The problem: Search the data for the word "scene" and copy every line that contains it.

Records supplied:
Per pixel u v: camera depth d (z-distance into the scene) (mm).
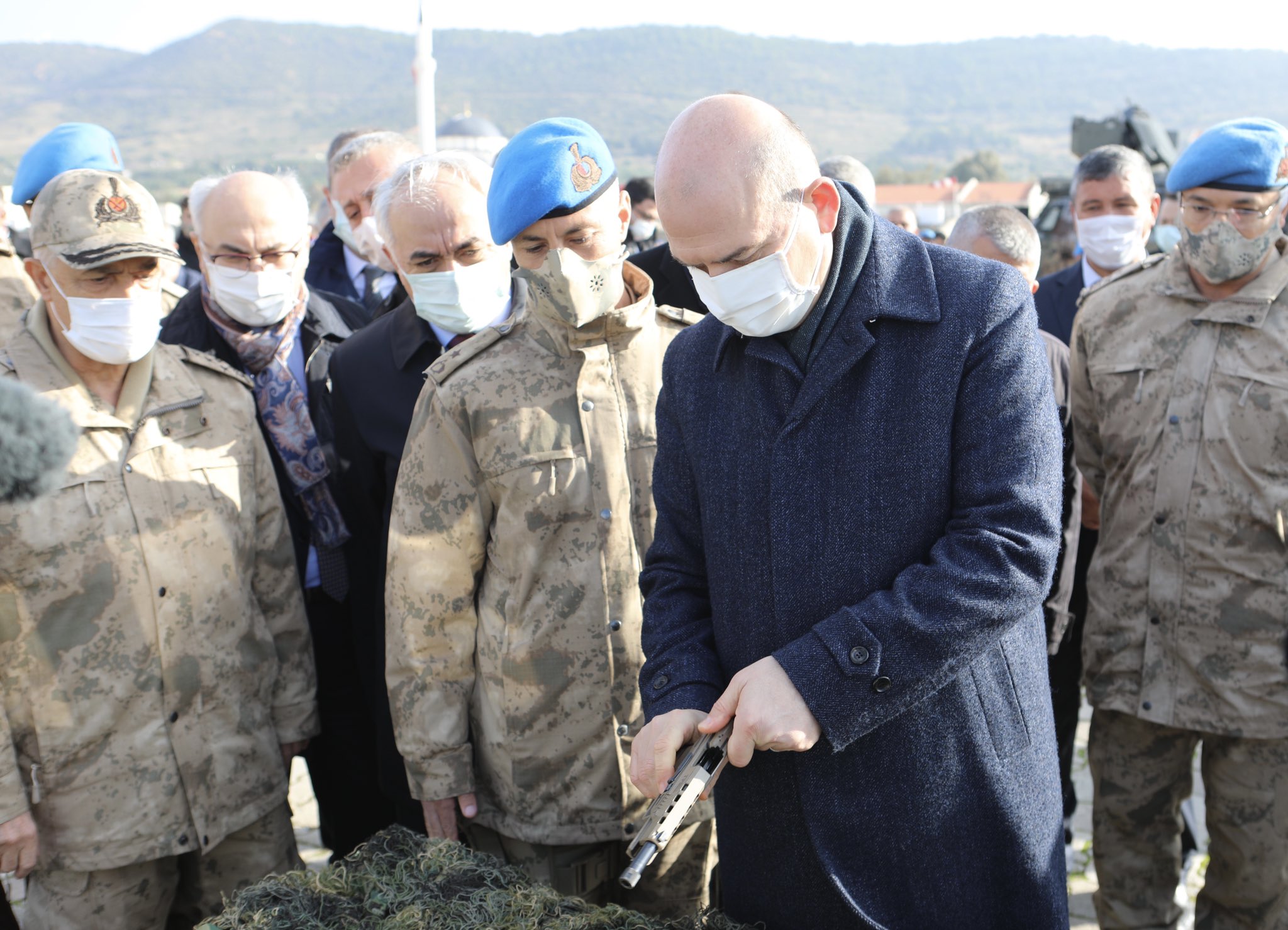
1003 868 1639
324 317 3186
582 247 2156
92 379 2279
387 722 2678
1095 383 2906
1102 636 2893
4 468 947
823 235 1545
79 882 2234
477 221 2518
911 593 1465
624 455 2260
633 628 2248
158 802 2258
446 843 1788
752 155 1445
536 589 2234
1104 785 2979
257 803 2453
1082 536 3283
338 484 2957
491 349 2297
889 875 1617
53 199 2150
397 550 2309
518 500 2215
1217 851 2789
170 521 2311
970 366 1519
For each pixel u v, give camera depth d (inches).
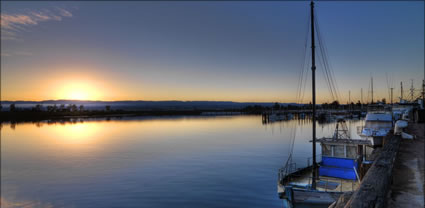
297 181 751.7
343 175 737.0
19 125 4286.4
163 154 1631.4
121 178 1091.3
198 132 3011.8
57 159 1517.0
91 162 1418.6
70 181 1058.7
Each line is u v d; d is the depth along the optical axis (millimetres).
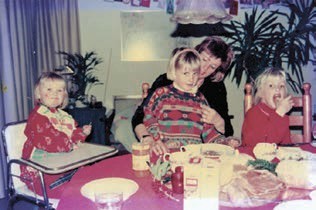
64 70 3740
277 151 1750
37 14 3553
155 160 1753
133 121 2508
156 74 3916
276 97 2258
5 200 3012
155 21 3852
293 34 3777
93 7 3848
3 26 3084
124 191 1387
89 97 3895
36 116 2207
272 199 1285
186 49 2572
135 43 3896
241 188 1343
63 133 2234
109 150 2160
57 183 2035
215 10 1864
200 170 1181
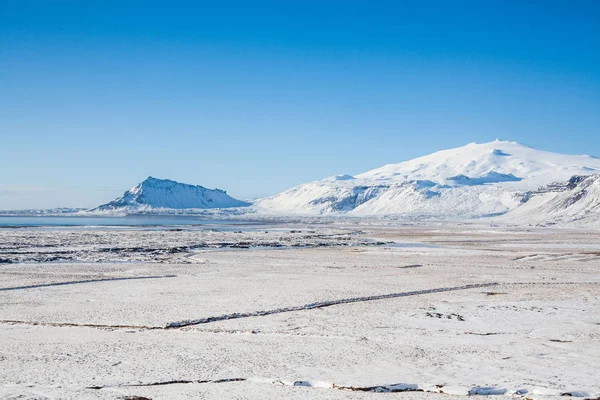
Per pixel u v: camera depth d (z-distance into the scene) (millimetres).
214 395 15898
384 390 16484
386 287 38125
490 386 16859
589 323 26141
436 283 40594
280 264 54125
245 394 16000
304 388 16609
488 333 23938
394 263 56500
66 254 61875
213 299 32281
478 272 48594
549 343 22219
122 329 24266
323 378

Solution for this problem:
Per pixel u v: camera depth d (z-distance into the scene) (mm).
Per pixel u v: camera depth d (z-distance into the scene) (millimetres).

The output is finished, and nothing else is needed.